On January 29, 1968, in the trial of State of Maryland v. William Clifton Offord, Jr., criminal #8819, in the Circuit Court for Nontgomery County, Maryland, the State called Sergeant Gulick as a witness. On cross-examination, the defense counsel asked Sergeant Gulick if he remembered testifying before the Grand Jury on June 5, 1967, in connection with the subject criminal case. The Sergeant answered in the affirmative and the defense counsel proceeded to read to him his testimony which was in effect that one of his informants had seen the alleged murder weapon, a knife, and had told him that it looked like one belonging to Charles Ralph Offord, brother of the accused. Defense counsel then asked Sergeant Gulick the name of the informant who had said the knife was similar to the one with which he had seen Ralph Offord playing. The State objected strenuously to this question, the response to which would have revealed the name of the informant.

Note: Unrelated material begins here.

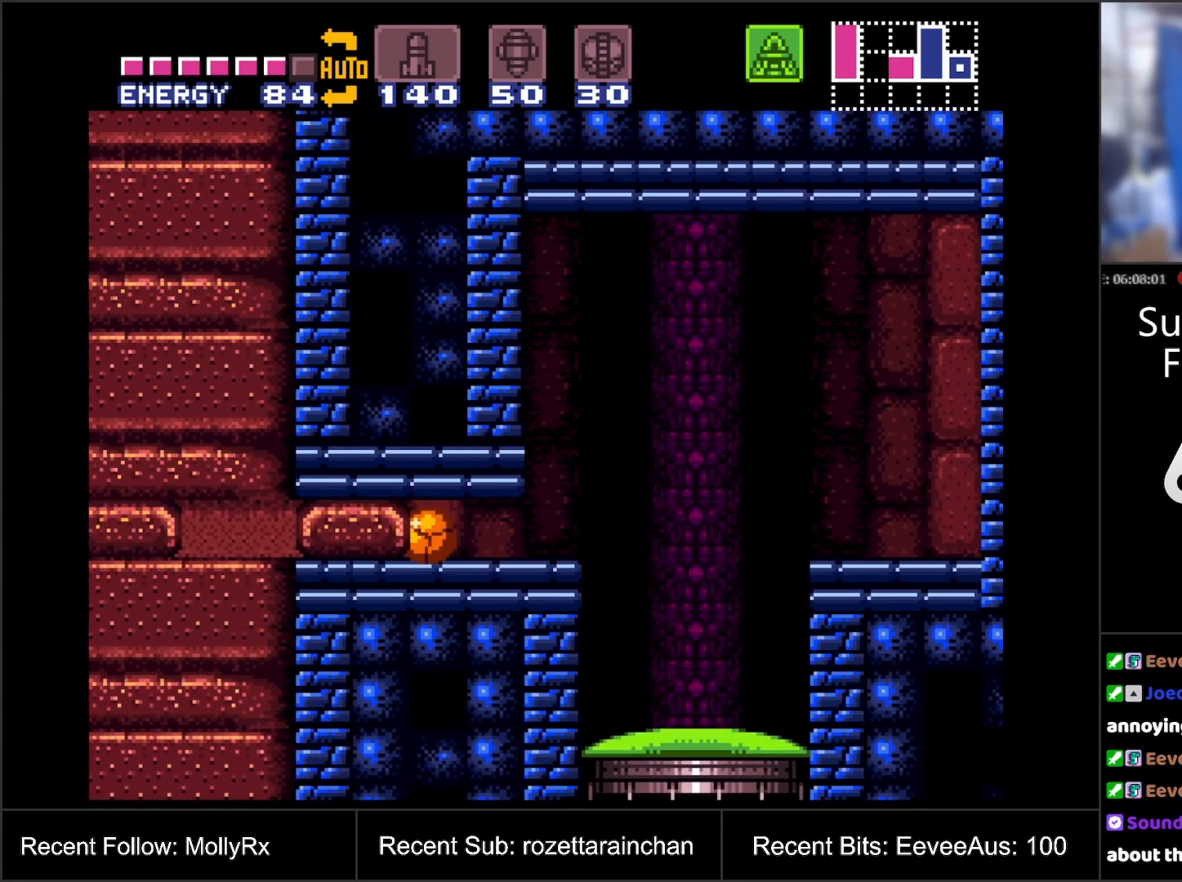
{"buttons": ["DPAD_RIGHT"], "events": [[67, "DPAD_LEFT", "up"], [233, "Y", "down"], [350, "Y", "up"], [483, "DPAD_RIGHT", "down"]]}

There followed extensive argument on both sides relating to the general privilege not to disclose the informant's identity. The defense counsel urged the importance of his establishing that the knife belonged to Charles Ralph Offord and not the accused. 1 During these arguments the State offered to stipulate that the knife belonged to Charles Ralph Offord, brother of the accused, and furthermore, that the informant could testify to that and no more. This was not acceptable to the defense counsel who insisted upon knowing the name of the informant, stating that he might want to question him on the witness stand. The State requested that the lower court take the informer's testimony outside the presence of the jury for the purpose of determining whether his testimony would be of value to the defense, which the lower court refused to do. The State also emphatically informed the lower court, that to reveal the informant's name would place his life in jeopardy and would also set a precedent which would seriously handicap law enforcement officers in the area, insofar as obtaining any assistance from informers was concerned. 2 The lower court overruled the State's objection to defense counsel's request that Sergeant Gulick reveal the informant's name and ordered him to make the disclosure. The Sergeant declined to name the informant, stating, he also feared for the informant's personal safety. The lower court repeated the order and indicated that it had heard the argument on the point of privilege and had overruled the objections. The lower court felt that it was within its discretion to order disclosure of the informant's identity and the Sergeant was directed to answer the pending question. He again refused to do so. The lower court then took a ten minute recess and upon its return, Sergeant Gulick was served with a show cause order as to why he should not be held in contempt. At that point he made a request that he be represented by counsel; his attorney entered an appearance and the hearing on the contempt citation was set for January 31, 1968, two days after the citation.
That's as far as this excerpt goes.